* **REQUIREMENT 1**: List every number written in digits in the opening paragraph of the fireproofing guide, counting the phone number as one number and leaving out the bracketed reference mark.

* **DOCUMENT EXTRACT**:
++++
A comprehensive guide to fireproofing concrete and protecting buildings from fire

According to the UK government’s Fire and Rescue Incident Statistics, there were 272 fire-related fatalities in the year ending March 2022. What’s more, over 63,000 primary fires (including incidents in non-derelict buildings and outdoor structures) occurred during that period [1], clearly displaying a lack of concrete fireproofing. These stats go to show that, above prolonging the life of buildings and preventing costly damages, lies the responsibility to ensure the people inside them are looked after by stringent fire safety measures. Especially because this year saw the highest number of building-based fires since 2017, which is when the Grenfell Tower tragedy shook London. Here is our comprehensive guide to fireproofing concrete and protecting buildings from fire – we hope you find it insightful. If you have any queries about our specialist fireproofing services, please call our expert team on 01482 425250

What does fire do to concrete?
++++
* **MATERIAL TO PROCESS**:
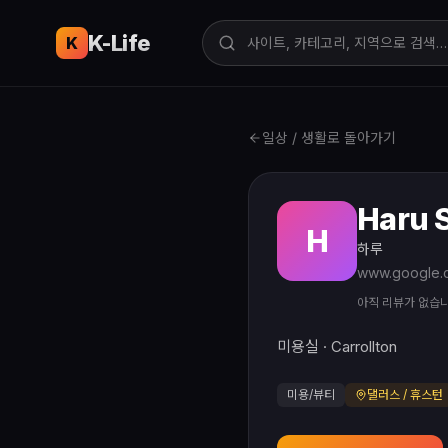
K-Life
USA
K
일상 / 생활로 돌아가기
Haru 
H
하루
아직 리뷰가 없습
미용실 · Carrollton
미용/뷰티
댈러스 / 휴스턴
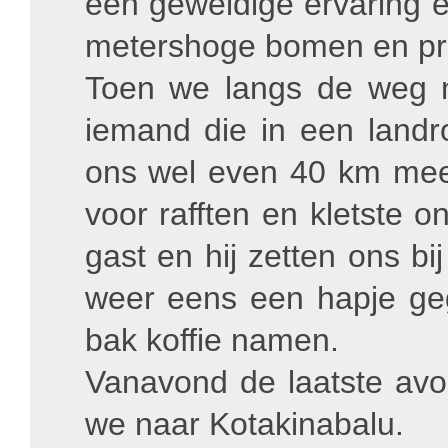
een geweldige ervaring 
metershoge bomen en prac
Toen we langs de weg 
iemand die in een land
ons wel even 40 km mee 
voor rafften en kletste
gast en hij zetten ons b
weer eens een hapje ge
bak koffie namen.
Vanavond de laatste avo
we naar Kotakinabalu.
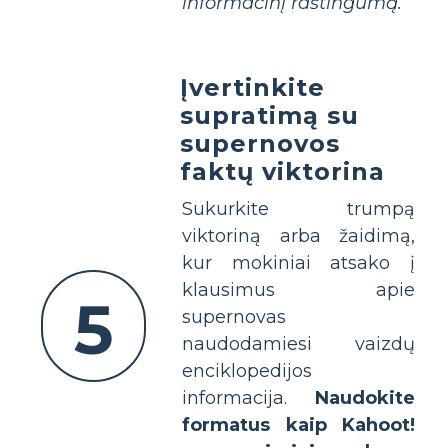
informacinį raštingumą.
Įvertinkite
supratimą su
supernovos
faktų viktorina
Sukurkite trumpą
viktoriną arba žaidimą,
kur mokiniai atsako į
klausimus apie
5
supernovas
naudodamiesi vaizdų
enciklopedijos
informacija.
Naudokite
formatus kaip Kahoot!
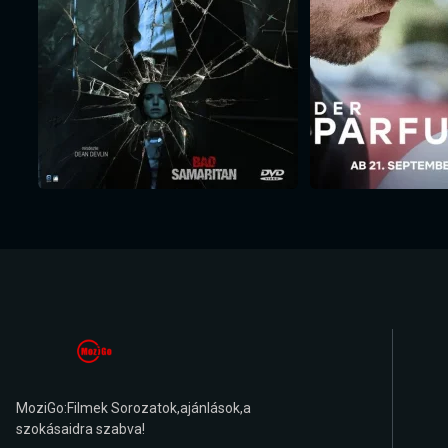
MoziGo:Filmek Sorozatok,ajánlások,a
szokásaidra szabva!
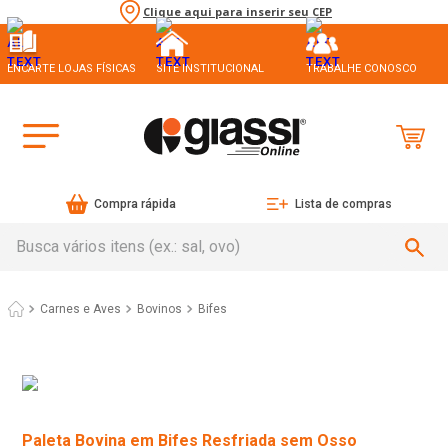
Clique aqui para inserir seu CEP
ENCARTE LOJAS FÍSICAS
SITE INSTITUCIONAL
TRABALHE CONOSCO
Compra rápida
Lista de compras
Busca vários itens (ex.: sal, ovo)
Carnes e Aves
Bovinos
Bifes
Paleta Bovina em Bifes Resfriada sem Osso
++++
* **REQUIREMENT 2**: Write out the part of the rows that opens with the line containing "MoziGo:Filmek Sorozatok,ajánlások,a" and runs through the last of the rows, both ends included, leaving out the pictures.

* **WRITTEN ANSWER 1**:
272
2022
63,000
2017
01482 425250

* **WRITTEN ANSWER 2**:
MoziGo:Filmek Sorozatok,ajánlások,a
szokásaidra szabva!
Clique aqui para inserir seu CEP
ENCARTE LOJAS FÍSICAS
SITE INSTITUCIONAL
TRABALHE CONOSCO
Compra rápida
Lista de compras
Busca vários itens (ex.: sal, ovo)
Carnes e Aves
Bovinos
Bifes
Paleta Bovina em Bifes Resfriada sem Osso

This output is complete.